Not all compiler backends are designed to gracefully support the lowering of
target-independent code that doesn’t exactly match full vector computations.
Assume for instance that our target SIMD machine is 512 bits wide,
and that its backend was production-tested only with full vectors.
The following code, fit_my_loop, could cause a lowering issue
for the target’s LLVM lowering backend.
void fit_my_loop(char in[67], char out[67]) {
// Here we make the block size with the data, as opposed to the SIMD hardware
ripple_block_t B = ripple_set_block_shape(VEC, 67);
size_t v = ripple_id(B, 0);
out[v] = - in[v];
}
Problem: compiler internal error or incorrect results when using block sizes that do not match the targeted SIMD hardware’s vector size. In the example above, the hardware target’s vector size is 64 bytes. However, the user requests the computation to be performed on a block (i.e. a vector) of 67 elements. The targeted compiler backend may not be good at lowering that to 64-byte vector code.

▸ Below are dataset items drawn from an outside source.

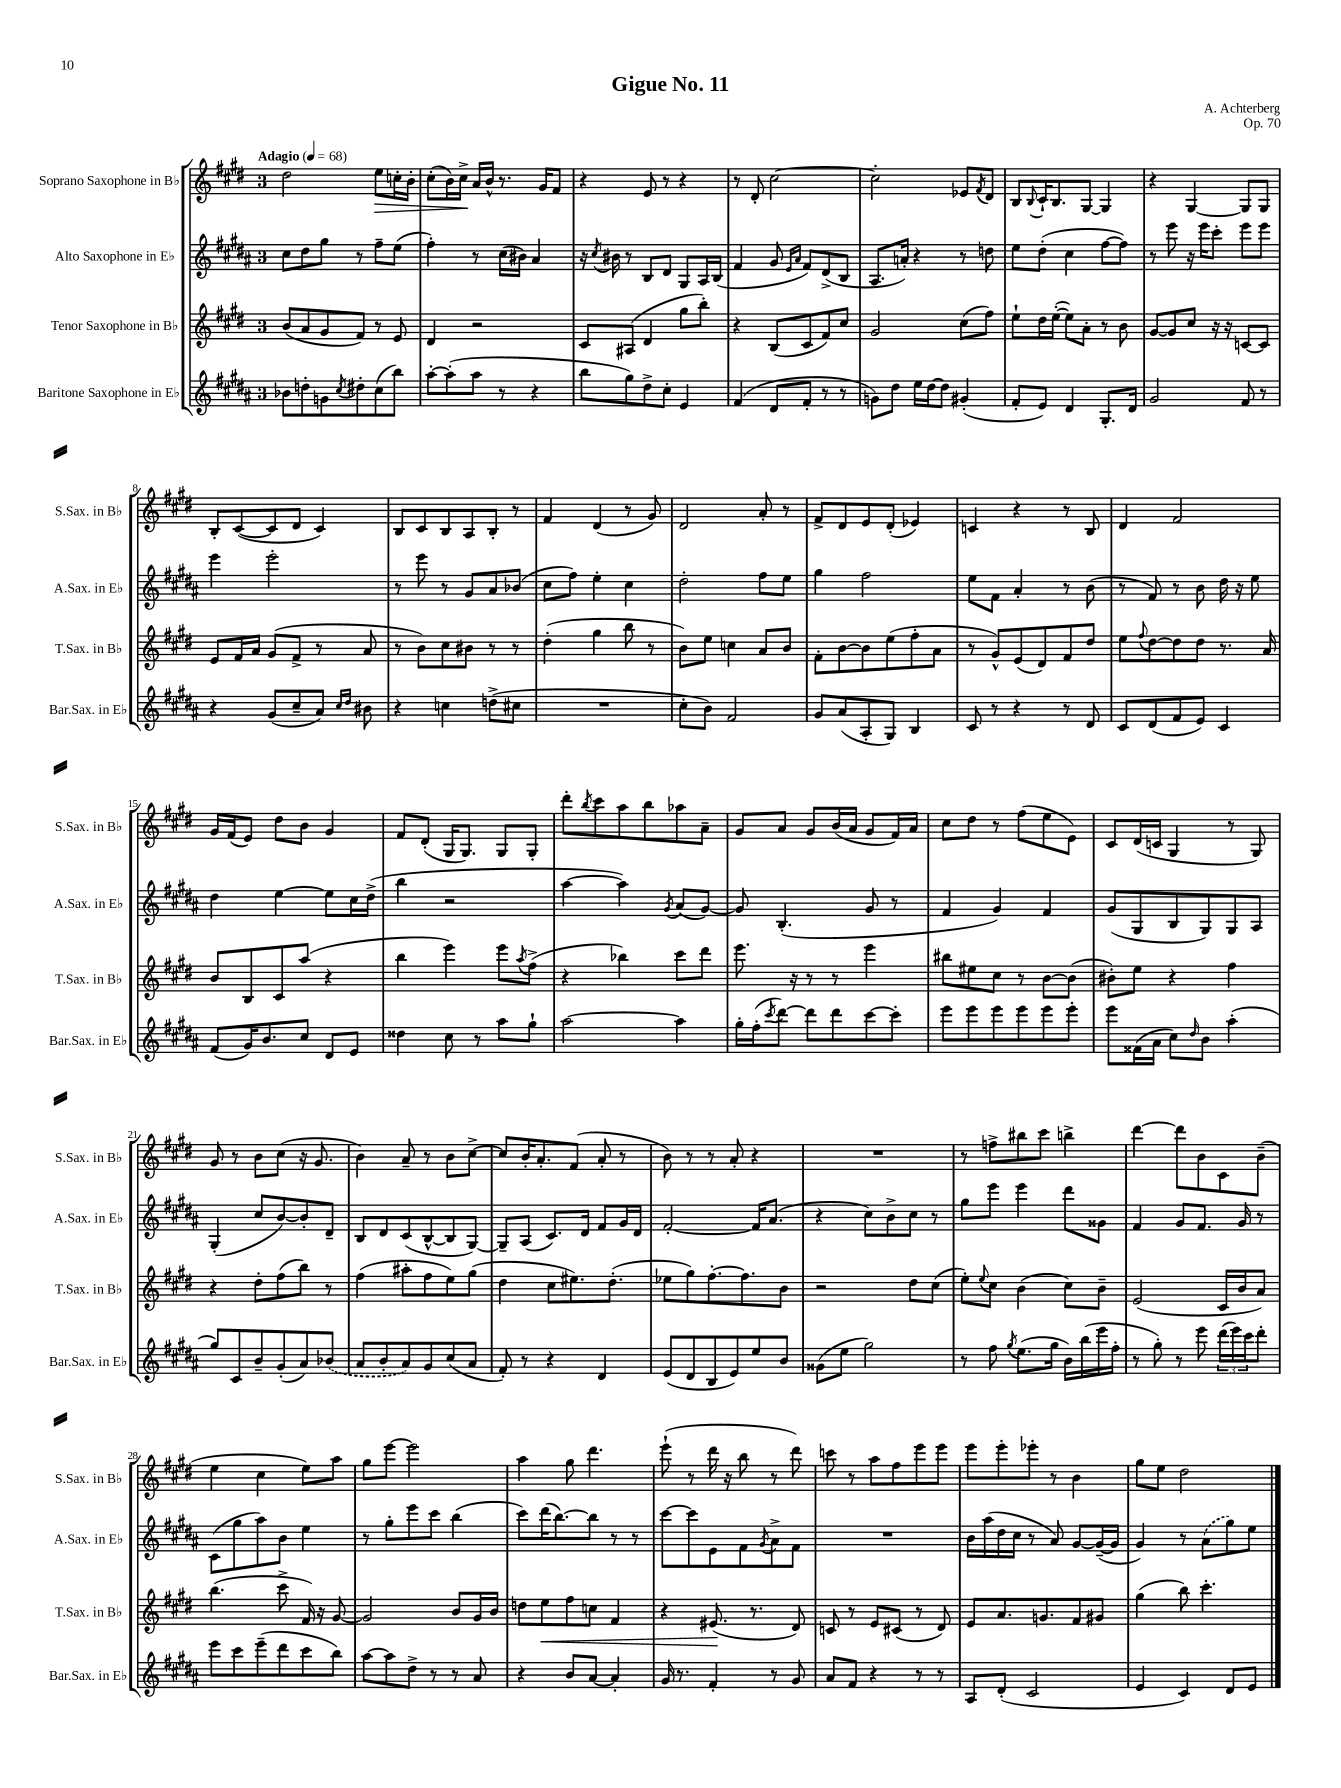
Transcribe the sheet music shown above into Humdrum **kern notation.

**kern	**kern	**kern	**kern
*staff4	*staff3	*staff2	*staff1
*clefG2	*clefG2	*clefG2	*clefG2
*k[f#c#g#d#a#]	*k[f#c#g#d#]	*k[f#c#g#d#a#]	*k[f#c#g#d#]
*M3/4	*M3/4	*M3/4	*M3/4
*MM68	*MM68	*MM68	*MM68
8b-	(8b	8cc#	2dd#
8dd'	8a	8dd#	.
8g	8g#	8gg#	.
8qcc#	.	.	.
8dd#'	8f#)	8r	.
(8cc#	8r	8ff#~	8ee
8bb)	8e	(8ee	16cc'
.	.	.	16b'
=	=	=	=
[8aa#'	4d#	4ff#')	(8cc#'
(8aa#']	.	.	16b)
.	.	.	16cc#^
8aa#	2r	8r	16a
.	.	.	16b^^
8r	.	(16cc#	8.r
.	.	16b#)	.
4r	.	4a#	.
.	.	.	16g#
.	.	.	8f#
=	=	=	=
8bb	8c#	16r	4r
.	.	8qcc#	.
.	.	16b#	.
8gg#)	(8A#	8r	.
8dd#^	4d#	8B	8e
8cc#'	.	8d#	8r
4e	8gg#	8G#	4r
.	8bb')	16A#	.
.	.	(16B	.
=	=	=	=
(4f#	4r	4f#	8r
.	.	.	8d#'
8d#	(8B	8g#	[2cc#
.	.	16qqe	.
.	.	16qqa#	.
8f#'	8c#	8f#)	.
8r	8f#)	(8d#^	.
8r	8cc#	8B	.
=	=	=	=
8g)	2g#	8.A#	2cc#']
8dd#	.	.	.
.	.	16a')	.
16ee	.	4r	.
[16dd#	.	.	.
8dd#]	.	.	.
(4g#'	(8cc#	8r	8e-
.	.	.	8qf#
.	8ff#)	8dd	8d#
=	=	=	=
8f#'	8ee`	8ee	8B
.	.	.	8qqB
8e)	16dd#	(8dd#'	16c#`
.	([16ee'	.	8.B
4d#	8ee])	4cc#	.
.	8a'	.	[8G#
8.G#'	8r	[8ff#	4G#]
.	8b	8ff#])	.
16d#	.	.	.
=	=	=	=
2g#	[8g#	8r	4r
.	8g#]	8eee	.
.	8cc#	16r	[4G#
.	.	16eee	.
.	16r	8ccc#'	.
.	16r	.	.
8f#	[8c	8eee	8G#]
8r	8c]	8eee	8G#
=	=	=	=
4r	8e	4eee	8B'
.	16f#	.	([8c#
.	16a	.	.
(8g#	(8g#	2eee'	8c#]
8cc#~	8f#^	.	8d#
8a#)	8r	.	4c#)
16qqcc#	.	.	.
16qqdd#	.	.	.
8b#	8a	.	.
=	=	=	=
4r	8r	8r	8B
.	8b)	8eee	8c#
4cc	8cc#	8r	8B
.	8b#	8g#	8A
(8dd^	8r	8a#	8B'
8cc#	8r	(8b-	8r
=	=	=	=
2.r	(4dd#'	8cc#	4f#
.	.	8ff#)	.
.	4gg#	4ee'	(4d#
.	8bb	4cc#	8r
.	8r	.	8g#)
=	=	=	=
8cc#'	8b)	2dd#'	2d#
8b)	8ee	.	.
2f#	4cc	.	.
.	8a	8ff#	8a'
.	8b	8ee	8r
=	=	=	=
8g#	8f#'	4gg#	8f#^
(8a#	[8b	.	8d#
8A#'	8b]	2ff#	8e
8G#)	(8ee	.	(8d#'
4B	8ff#'	.	4e-)
.	8a	.	.
=	=	=	=
8c#	8r	8ee	4c
8r	8g#^^)	8f#	.
4r	(8e	4a#'	4r
.	8d#)	.	.
8r	8f#	8r	8r
8d#	8dd#	(8b	8B
=	=	=	=
8c#	8ee	8r	4d#
.	8qqff#	.	.
(8d#	[8dd#	8f#)	.
8f#	8dd#]	8r	2f#
8e)	8dd#	8b	.
4c#	8.r	16dd#	.
.	.	16r	.
.	.	8ee	.
.	16a	.	.
=	=	=	=
(8f#	8b	4dd#	16g#
.	.	.	(16f#
16g#)	8B	.	8e)
8.b	.	.	.
.	8c#	[4ee	8dd#
8cc#	(8aa	.	8b
8d#	4r	8ee]	4g#
8e	.	16cc#	.
.	.	(16dd#^	.
=	=	=	=
4dd##	4bb	4bb	8f#
.	.	.	(8d#'
8cc#	4eee)	2r	16G#
.	.	.	8.G#)
8r	.	.	.
8aa#	8eee	.	8G#
.	8qaa	.	.
8gg#`	(8ff#^	.	8G#'
=	=	=	=
[2aa#	4r	[4aa#	8ddd#'
.	.	.	8qbb
.	.	.	8ccc#
.	4bb-)	4aa#])	8aa
.	.	.	8bb
.	.	8qg#	.
4aa#]	8ccc#	(8a#	8aa-
.	8ddd#	[8g#)	8a~
=	=	=	=
16gg#'	8.eee	8g#]	8g#
(16ff#'	.	.	.
8qccc#	.	.	.
[8ddd#)	.	(4.B'	8a
.	16r	.	.
8ddd#]	8r	.	8g#
8ddd#	8r	.	(16b
.	.	.	16a
[8ccc#	4eee	8g#	8g#
8ccc#']	.	8r	16f#)
.	.	.	16a
=	=	=	=
8eee	8bb#	4f#	8cc#
8eee	8ee#	.	8dd#
8eee	8cc#	4g#)	8r
8eee	8r	.	(8ff#
8eee	[8b	4f#	8ee
8eee'	(8b]	.	8e)
=	=	=	=
8eee	8b#')	(8g#	8c#
(16f##	8ee	8G#	(16d#
16a#	.	.	16c
8cc#)	4r	8B	4G#
16qqdd#	.	.	.
8b	.	8G#)	.
(4aa#'	4ff#	8G#	8r
.	.	8A#	8G#)
=	=	=	=
8gg#)	4r	(4G#'	8g#
8c#	.	.	8r
8b~	8dd#'	8cc#	8b
(8g#'	(8ff#	[8b)	(8cc#
8a#)	8bb)	8b']	16r
.	.	.	8.g#
(8b-	8r	8d#~	.
=	=	=	=
8a#	(4ff#	8B	4b)
8b'	.	8d#	.
8a#)	8aa#'	(8c#	8a~
8g#	8ff#	[8B^^	8r
(8cc#	8ee)	8B]	8b
8a#	(8gg#	[8G#)	[8cc#^
=	=	=	=
8f#')	4dd#	8G#~]	8cc#]
8r	.	(8A#	16b'
.	.	.	8.a'
4r	8cc#	8.c#)	.
.	8.ee#)	.	(8f#
.	.	16d#	.
4d#	.	8f#	8a'
.	(8.dd#'	.	.
.	.	16g#	8r
.	.	16d#	.
=	=	=	=
(8e	8ee-	[2f#'	8b)
8d#	8gg#)	.	8r
8B	[8.ff#'	.	8r
8e)	.	.	8a'
.	8.ff#]	.	.
8ee	.	16f#]	4r
.	.	(8.a#	.
8b	8b	.	.
=	=	=	=
(8g##	2r	4r	2.r
8ee	.	.	.
2gg#)	.	8cc#)	.
.	.	8b^	.
.	8dd#	8cc#	.
.	(8cc#	8r	.
=	=	=	=
8r	8ee')	8gg#	8r
.	8qqee	.	.
8ff#	8cc#	8eee	8ff^
8qgg#	.	.	.
(8.ee	(4b	4eee	8bb#
.	.	.	8ccc#
16gg#	.	.	.
16b)	8cc#)	8ddd#	4bb^
(16bb	.	.	.
16eee	8b~	8g##	.
16ff#'	.	.	.
=	=	=	=
8r	(2e	4f#	[4ddd#
8gg#')	.	.	.
8r	.	8g#	8ddd#]
8eee	.	8.f#	8b
(24ddd#	16c#	.	8c#
24eee)	.	.	.
.	16b	16g#	.
24ccc#	.	.	.
8ddd#'	8a)	8r	(8b~
=	=	=	=
8eee	(4.bb	(8c#	4ee
8ccc#	.	8gg#	.
(8eee~	.	8aa#)	4cc#
8ddd#	8ccc#^	8b	.
8ccc#	16f#)	4ee	8ee)
.	16r	.	.
8bb)	[8g#	.	8aa
=	=	=	=
[8aa#	2g#]	8r	8gg#
8aa#]	.	8gg#'	[8eee
8dd#^	.	8eee	2eee]
8r	.	8ccc#	.
8r	8b	(4bb	.
8a#	16g#	.	.
.	16b	.	.
=	=	=	=
4r	8dd	8ccc#)	4aa
.	8ee	(16ddd#	.
.	.	[8.bb)	.
8b	8ff#	.	8gg#
[8a#	8cc	8bb]	4.ddd#
4a#']	4f#	8r	.
.	.	8r	.
=	=	=	=
16g#	4r	[8ccc#	(8eee`
8.r	.	.	.
.	.	8ccc#]	8r
4f#'	(8.e#	8e	16ddd#
.	.	.	16r
.	.	8f#	8bb
.	8.r	.	.
.	.	8qg#	.
8r	.	8a#^	8r
8g#	8d#)	8f#	8ddd#)
=	=	=	=
8a#	8c	2.r	8ccc
8f#	8r	.	8r
4r	8e	.	8aa
.	(8c#	.	8ff#
8r	8r	.	8eee
8r	8d#)	.	8eee
=	=	=	=
8A#	8e	16b	8eee
.	.	(16aa#	.
(8d#'	8.a	16dd#	8eee'
.	.	16cc#	.
2c#	.	8r	8eee-'
.	8.g	.	.
.	.	8a#)	8r
.	8f#	[8g#	4b
.	8g#	(16g#~_	.
.	.	16g#]	.
=	=	=	=
4e	(4gg#	4g#)	8gg#
.	.	.	8ee
4c#)	8bb)	8r	2dd#
.	4.ccc#'	(8a#	.
8d#	.	8gg#)	.
8e	.	8ee	.
==	==	==	==
*-	*-	*-	*-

Solution: Add the -mllvm -ripple-pad-to-target-simd option to your
clang compilation command line.
This will activate a Ripple behavior, which produces explicit full vector
computations.
This way, even a target that can only lower full vector code
will work with Ripple.
An added bonus is that the performance behavior of the code
becomes more predictable as we increase the Ripple block size.
Incorrect ripple_to_vec and vec_to_ripple handling in c++ object members
We have noticed issues that appear when using aligned vectors with C++ object
member variables.
This issue seems to come from the underlying clang/LLVM compiler,
but it can affects the use of ripple_to_vec and vec_to_ripple
when applied to C++ member variables.
Problem: Some conversions of aligned C++ object members are incorrect.
Solution: Don’t apply the ripple_to_vec and vec_to_ripple conversions
to aligned C++ member variables.